Do następnych rozgrywek Blaugrana przystąpi już jednak bez swoich weteranów, którzy reprezentowali jej barwy od wielu lat. Z klubem po zakończeniu tego sezonu pożegnają się Sergio Busquets i Jordi Alba, a to otwiera drogę m.in. Lewandowskiemu do naprawdę sporego wyróżnienia.
Z informacji podanych przez Javiego Miguela z dziennika "AS" wynika, że Polski napastnik zostanie włączony do grona kapitanów zespołu. Oprócz "Lewego" do grona czterech liderów drużyny dołączy również Ronald Araujo.

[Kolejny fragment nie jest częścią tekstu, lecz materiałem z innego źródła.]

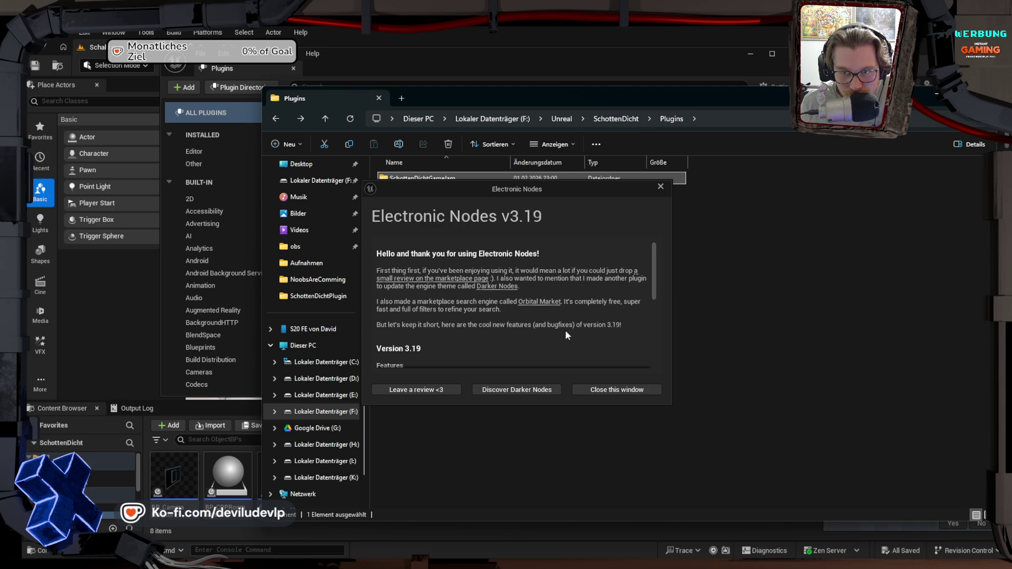
click(613, 385)
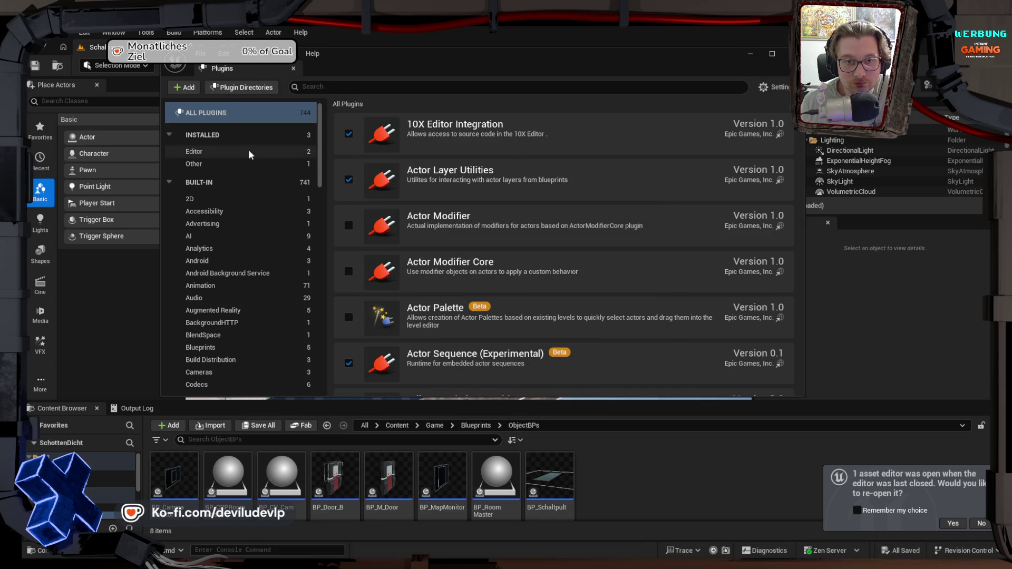
click(226, 165)
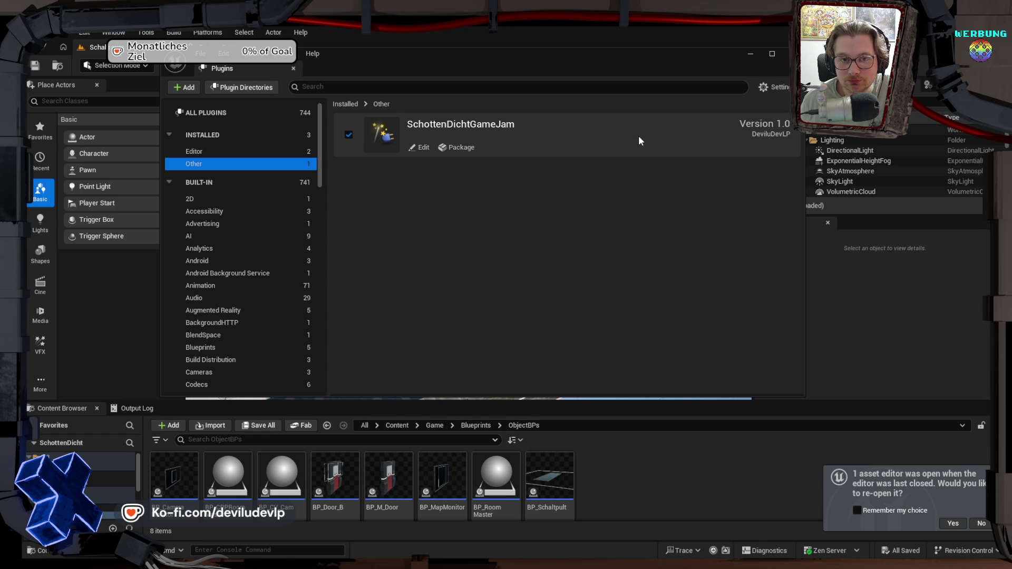
click(750, 53)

Obaj ci zawodnicy uzupełnią kwartet, w którym już znajdują się Sergi Roberto i Marc-Andre ter Stegen. Ci dwaj są już w gronie kapitanów w trakcie bieżących rozgrywek i również pozostaną w nim na następne kilkanaście miesięcy. Zatem Lewandowski najprawdopodobniej będzie trzeci lub czwarty w kolejce do opaski kapitańskiej.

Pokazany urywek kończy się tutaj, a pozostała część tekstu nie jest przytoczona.